マルチスペクトルイメージングフローサイトメトリーを使用した定量的画像ベースのアポトーシス指数測定：標準的な測光法との比較

顕微鏡による形態学的特性評価は、核凝縮、核断片化、膜ブレビングなどの特性を使用して、アポトーシス細胞を正確に識別するためのゴールドスタンダードのままです。ただし、顕微鏡を使用したアポトーシス形態の定量的測定には時間がかかり、客観性と再現性が不足している可能性があり、大きな集団の微妙な変化を特定することが困難です。したがって、サンプルのアポトーシス指数は、TUNEL（末端デオキシヌクレオチドトランスフェーゼDUTPニック標識）アッセイなどの二次マーカーを使用してアポトーシスの特徴を標的とするさまざまな蛍光強度ベース（光メトリック）アッセイを使用したフローサイトメトリーによって一般的に測定されます。断片化、表面ホスファチジルセリン（PS）暴露のためのアネキシンVアッセイ、およびカスパーゼ活性化を検出するための蛍光カスパーゼ基質。ここでは、画像上のマルチスペクトルイメージングサイトメーターによって流れで収集された多数の画像に関する自動画像分析を使用して、核凝縮、核断片化、および膜ブレビングに基づいたアポトーシスの正確な定量化のための新しい方法を提示します。さらに、核断片化の測定は、時間の経過に伴うアポトーシスの二次的な検出方法と相関しており、アポトーシスの初期マーカーでもあることを示しています。各光メトリックフローサイトメトリーベースの方法に関連する偽陽性および偽陰性イベントは定量化されており、必要に応じて自動的に削除/含めることができます。多数の細胞でのマルチスペクトル画像の獲得は、アポトーシスのより完全かつ堅牢な分析を可能にする形態ベースのアルゴリズムの精度を備えたフローサイトメトリーの定量的利点をカップルします。

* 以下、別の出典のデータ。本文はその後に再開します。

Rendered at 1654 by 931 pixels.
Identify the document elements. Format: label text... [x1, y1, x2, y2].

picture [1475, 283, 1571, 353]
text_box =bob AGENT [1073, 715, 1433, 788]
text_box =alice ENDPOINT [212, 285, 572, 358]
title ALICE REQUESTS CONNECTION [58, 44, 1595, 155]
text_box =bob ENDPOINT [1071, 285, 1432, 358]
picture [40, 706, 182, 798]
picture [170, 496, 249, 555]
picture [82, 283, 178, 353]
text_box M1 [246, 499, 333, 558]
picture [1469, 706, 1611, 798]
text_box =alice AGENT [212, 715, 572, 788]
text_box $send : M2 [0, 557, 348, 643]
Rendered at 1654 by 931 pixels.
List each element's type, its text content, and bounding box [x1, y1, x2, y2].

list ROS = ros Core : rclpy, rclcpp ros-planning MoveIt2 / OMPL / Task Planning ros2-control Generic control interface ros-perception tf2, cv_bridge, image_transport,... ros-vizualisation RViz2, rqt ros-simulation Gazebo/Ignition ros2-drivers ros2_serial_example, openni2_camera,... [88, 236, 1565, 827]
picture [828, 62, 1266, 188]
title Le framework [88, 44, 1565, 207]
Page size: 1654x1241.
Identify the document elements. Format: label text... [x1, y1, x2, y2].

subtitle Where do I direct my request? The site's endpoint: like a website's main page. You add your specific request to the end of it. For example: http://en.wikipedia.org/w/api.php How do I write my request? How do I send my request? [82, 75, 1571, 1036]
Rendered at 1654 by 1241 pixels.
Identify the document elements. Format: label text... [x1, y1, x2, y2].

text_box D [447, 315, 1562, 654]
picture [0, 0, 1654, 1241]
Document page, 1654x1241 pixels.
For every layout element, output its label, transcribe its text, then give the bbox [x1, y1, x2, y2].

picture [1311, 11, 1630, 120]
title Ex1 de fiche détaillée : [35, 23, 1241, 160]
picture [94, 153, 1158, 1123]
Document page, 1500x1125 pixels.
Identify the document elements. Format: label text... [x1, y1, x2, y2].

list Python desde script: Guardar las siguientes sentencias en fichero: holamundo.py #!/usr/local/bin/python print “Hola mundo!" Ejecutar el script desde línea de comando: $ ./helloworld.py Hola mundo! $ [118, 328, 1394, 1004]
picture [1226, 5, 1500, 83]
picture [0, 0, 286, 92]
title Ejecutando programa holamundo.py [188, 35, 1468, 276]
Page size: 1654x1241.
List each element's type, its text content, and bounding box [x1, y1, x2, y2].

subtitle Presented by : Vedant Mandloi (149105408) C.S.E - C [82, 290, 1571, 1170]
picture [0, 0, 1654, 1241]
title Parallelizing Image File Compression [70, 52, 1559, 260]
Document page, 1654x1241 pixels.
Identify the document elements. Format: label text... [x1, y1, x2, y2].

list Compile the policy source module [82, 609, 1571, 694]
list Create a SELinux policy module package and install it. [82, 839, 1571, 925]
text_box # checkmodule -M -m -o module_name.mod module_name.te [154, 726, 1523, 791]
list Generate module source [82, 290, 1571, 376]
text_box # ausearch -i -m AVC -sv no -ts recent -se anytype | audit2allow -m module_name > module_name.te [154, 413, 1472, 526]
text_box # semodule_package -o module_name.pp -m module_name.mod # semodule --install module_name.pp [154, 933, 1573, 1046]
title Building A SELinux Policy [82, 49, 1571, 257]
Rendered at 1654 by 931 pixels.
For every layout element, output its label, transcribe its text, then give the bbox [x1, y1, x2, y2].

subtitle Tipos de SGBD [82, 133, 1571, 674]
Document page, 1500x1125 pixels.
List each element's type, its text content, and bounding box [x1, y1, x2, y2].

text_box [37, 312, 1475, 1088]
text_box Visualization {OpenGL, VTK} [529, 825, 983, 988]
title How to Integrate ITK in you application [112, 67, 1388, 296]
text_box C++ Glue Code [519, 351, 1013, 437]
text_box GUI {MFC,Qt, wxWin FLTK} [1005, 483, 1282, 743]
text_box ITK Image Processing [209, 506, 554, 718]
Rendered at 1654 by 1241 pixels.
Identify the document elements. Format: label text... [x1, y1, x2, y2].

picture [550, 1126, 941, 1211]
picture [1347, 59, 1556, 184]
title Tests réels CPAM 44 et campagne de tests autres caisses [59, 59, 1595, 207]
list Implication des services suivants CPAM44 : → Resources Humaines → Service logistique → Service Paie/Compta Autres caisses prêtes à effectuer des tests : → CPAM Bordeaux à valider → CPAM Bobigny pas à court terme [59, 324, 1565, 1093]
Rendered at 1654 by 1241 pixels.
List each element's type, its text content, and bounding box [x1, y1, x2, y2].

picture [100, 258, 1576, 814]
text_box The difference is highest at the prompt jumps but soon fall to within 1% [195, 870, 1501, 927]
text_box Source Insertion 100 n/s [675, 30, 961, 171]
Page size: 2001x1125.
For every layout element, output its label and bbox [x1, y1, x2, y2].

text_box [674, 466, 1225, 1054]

Morphological characterization by microscopy remains the gold standard for accurately identifying apoptotic cells using characteristics such as nuclear condensation, nuclear fragmentation, and membrane blebbing. However, quantitative measurement of apoptotic morphology using microscopy can be time consuming and can lack objectivity and reproducibility, making it difficult to identify subtle changes in large populations. Thus the apoptotic index of a sample is commonly measured by flow cytometry using a variety of fluorescence intensity based (photometric) assays which target hallmarks of apoptosis with secondary markers such as the TUNEL (Terminal Deoxynucleotide Transferase dUTP Nick End Labeling) assay for detection of DNA fragmentation, the Annexin V assay for surface phosphatidylserine (PS) exposure, and fluorogenic caspase substrates to detect caspase activation. Here a novel method is presented for accurate quantitation of apoptosis based on nuclear condensation, nuclear fragmentation, and membrane blebbing using automated image analysis on large numbers of images collected in flow by the ImageStream multispectral imaging cytometer. Additionally the measurement of nuclear fragmentation correlates with the secondary methods of detection of apoptosis over time, indicating that it is also an early marker for apoptosis. False-positive and false-negative events associated with each photometric flow cytometry based method are quantitated and can be automatically removed/included where appropriate. Acquisition of multi-spectral imagery on large numbers of cells couples the quantitative advantage of flow cytometry with the accuracy of morphology-based algorithms allowing more complete and robust analysis of apoptosis.